## The records
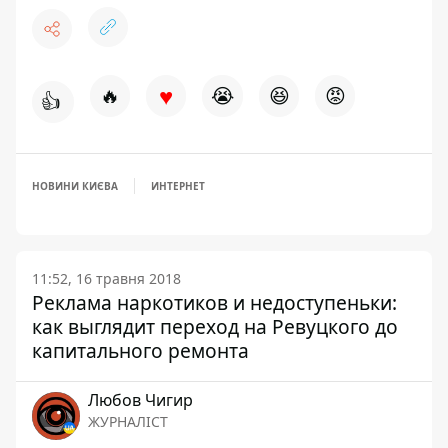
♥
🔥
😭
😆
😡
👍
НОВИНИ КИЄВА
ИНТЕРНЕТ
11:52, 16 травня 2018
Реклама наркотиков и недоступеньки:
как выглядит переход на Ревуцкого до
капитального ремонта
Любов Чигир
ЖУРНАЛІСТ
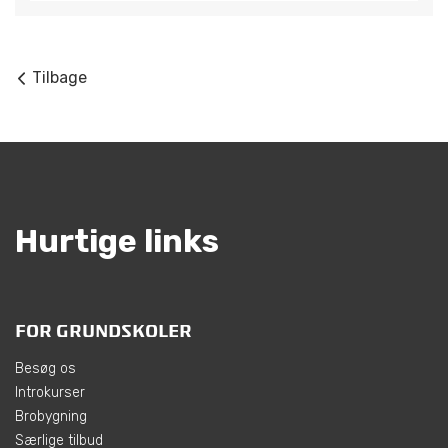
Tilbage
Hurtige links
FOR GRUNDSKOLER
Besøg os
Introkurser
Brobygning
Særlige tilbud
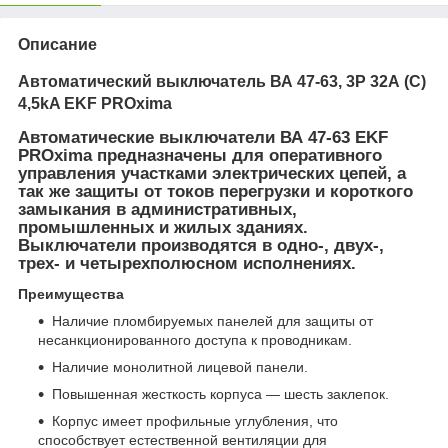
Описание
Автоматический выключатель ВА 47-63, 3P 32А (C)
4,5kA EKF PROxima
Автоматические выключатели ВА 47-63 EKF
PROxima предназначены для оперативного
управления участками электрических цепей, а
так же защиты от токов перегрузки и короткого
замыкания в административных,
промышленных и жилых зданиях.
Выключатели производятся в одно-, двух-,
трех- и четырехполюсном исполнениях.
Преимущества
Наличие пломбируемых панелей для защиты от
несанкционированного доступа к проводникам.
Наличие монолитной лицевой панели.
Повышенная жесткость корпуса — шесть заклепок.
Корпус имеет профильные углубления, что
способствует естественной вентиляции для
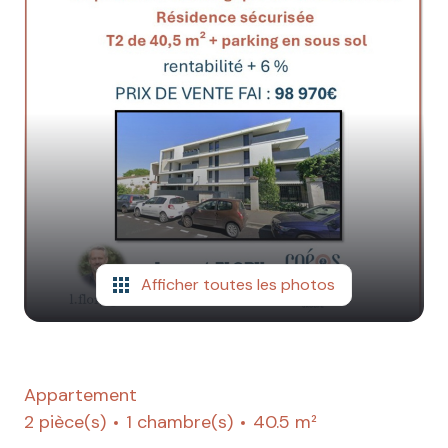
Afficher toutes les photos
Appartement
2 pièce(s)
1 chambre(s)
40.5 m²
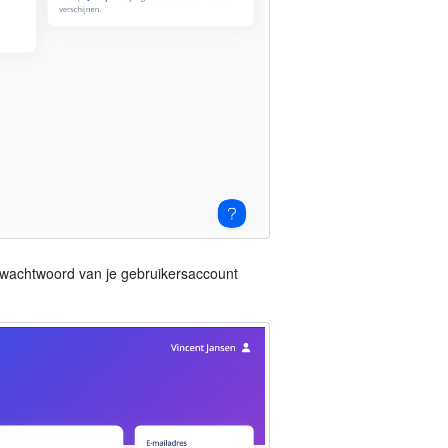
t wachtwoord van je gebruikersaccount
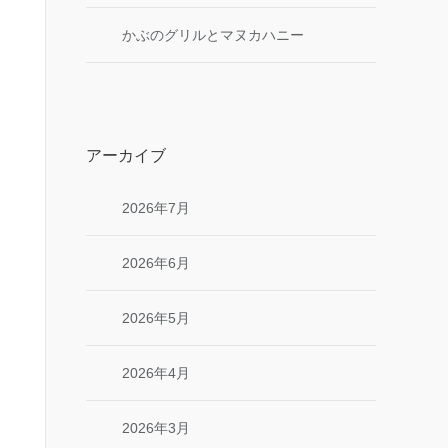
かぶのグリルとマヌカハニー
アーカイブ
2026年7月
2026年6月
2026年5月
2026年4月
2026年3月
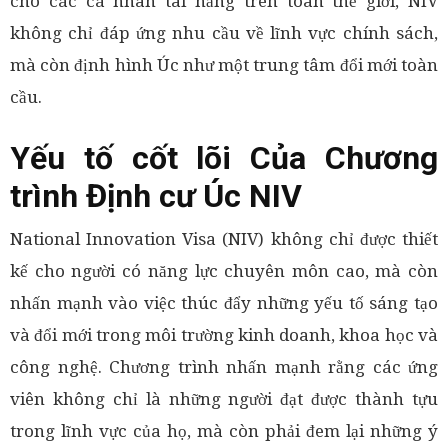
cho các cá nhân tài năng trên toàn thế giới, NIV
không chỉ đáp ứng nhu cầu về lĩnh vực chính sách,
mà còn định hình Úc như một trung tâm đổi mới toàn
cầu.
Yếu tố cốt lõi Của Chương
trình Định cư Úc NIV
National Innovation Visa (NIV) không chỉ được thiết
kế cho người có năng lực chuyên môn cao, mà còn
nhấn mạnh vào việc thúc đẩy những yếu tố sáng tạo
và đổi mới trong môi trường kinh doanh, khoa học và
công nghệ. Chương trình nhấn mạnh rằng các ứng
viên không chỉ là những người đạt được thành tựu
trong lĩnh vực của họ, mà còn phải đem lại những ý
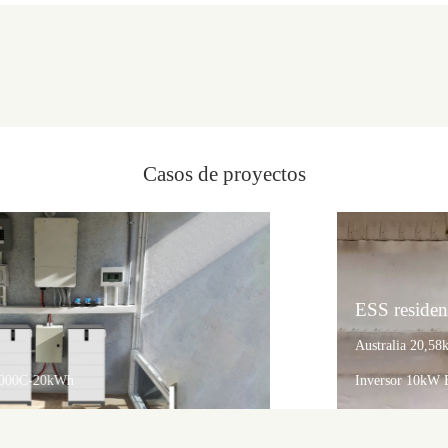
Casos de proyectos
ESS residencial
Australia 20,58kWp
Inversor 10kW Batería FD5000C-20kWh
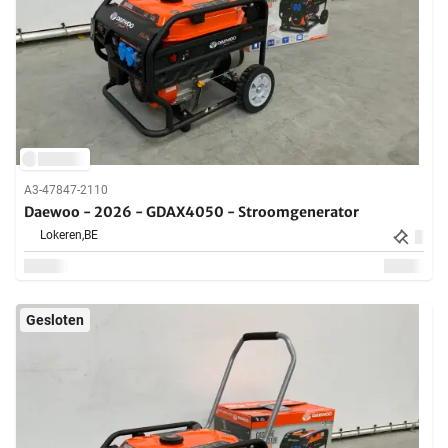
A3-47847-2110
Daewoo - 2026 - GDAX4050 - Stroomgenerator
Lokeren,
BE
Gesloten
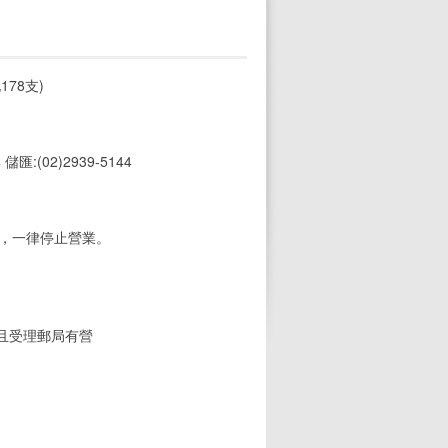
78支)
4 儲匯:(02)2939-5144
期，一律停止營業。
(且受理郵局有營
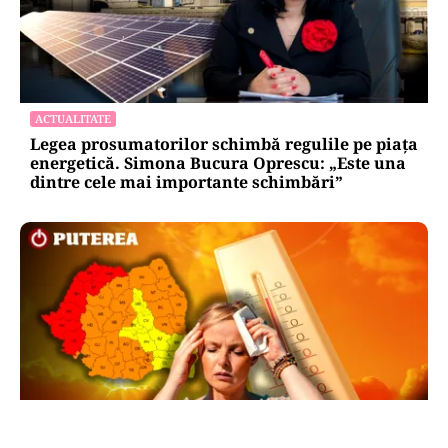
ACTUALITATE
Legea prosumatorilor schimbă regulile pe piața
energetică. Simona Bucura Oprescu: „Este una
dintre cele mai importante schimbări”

## Task to carry out
Turn the text read from all of these items into a single numbered list with one line per entry. Skip blank lines and leave the pictures out.

## Solved problem
1. ♥
2. 🔥
3. 😭
4. 😆
5. 😡
6. 👍
7. НОВИНИ КИЄВА
8. ИНТЕРНЕТ
9. 11:52, 16 травня 2018
10. Реклама наркотиков и недоступеньки:
11. как выглядит переход на Ревуцкого до
12. капитального ремонта
13. Любов Чигир
14. ЖУРНАЛІСТ
15. Tilbage
16. Hurtige links
17. FOR GRUNDSKOLER
18. Besøg os
19. Introkurser
20. Brobygning
21. Særlige tilbud
22. Описание
23. Автоматический выключатель ВА 47-63, 3P 32А (C)
24. 4,5kA EKF PROxima
25. Автоматические выключатели ВА 47-63 EKF
26. PROxima предназначены для оперативного
27. управления участками электрических цепей, а
28. так же защиты от токов перегрузки и короткого
29. замыкания в административных,
30. промышленных и жилых зданиях.
31. Выключатели производятся в одно-, двух-,
32. трех- и четырехполюсном исполнениях.
33. Преимущества
34. Наличие пломбируемых панелей для защиты от
35. несанкционированного доступа к проводникам.
36. Наличие монолитной лицевой панели.
37. Повышенная жесткость корпуса — шесть заклепок.
38. Корпус имеет профильные углубления, что
39. способствует естественной вентиляции для
40. Afficher toutes les photos
41. Appartement
42. 2 pièce(s)
43. 1 chambre(s)
44. 40.5 m²
45. t wachtwoord van je gebruikersaccount
46. かぶのグリルとマヌカハニー
47. アーカイブ
48. 2026年7月
49. 2026年6月
50. 2026年5月
51. 2026年4月
52. 2026年3月
53. cho các cá nhân tài năng trên toàn thế giới, NIV
54. không chỉ đáp ứng nhu cầu về lĩnh vực chính sách,
55. mà còn định hình Úc như một trung tâm đổi mới toàn
56. cầu.
57. Yếu tố cốt lõi Của Chương
58. trình Định cư Úc NIV
59. National Innovation Visa (NIV) không chỉ được thiết
60. kế cho người có năng lực chuyên môn cao, mà còn
61. nhấn mạnh vào việc thúc đẩy những yếu tố sáng tạo
62. và đổi mới trong môi trường kinh doanh, khoa học và
63. công nghệ. Chương trình nhấn mạnh rằng các ứng
64. viên không chỉ là những người đạt được thành tựu
65. trong lĩnh vực của họ, mà còn phải đem lại những ý
66. Casos de proyectos
67. ESS residencial
68. Australia 20,58kWp
69. Inversor 10kW Batería FD5000C-20kWh
70. A3-47847-2110
71. Daewoo - 2026 - GDAX4050 - Stroomgenerator
72. Lokeren,
73. BE
74. Gesloten
75. 78支)
76. 4 儲匯:(02)2939-5144
77. 期，一律停止營業。
78. (且受理郵局有營
79. ACTUALITATE
80. Legea prosumatorilor schimbă regulile pe piața
81. energetică. Simona Bucura Oprescu: „Este una
82. dintre cele mai importante schimbări”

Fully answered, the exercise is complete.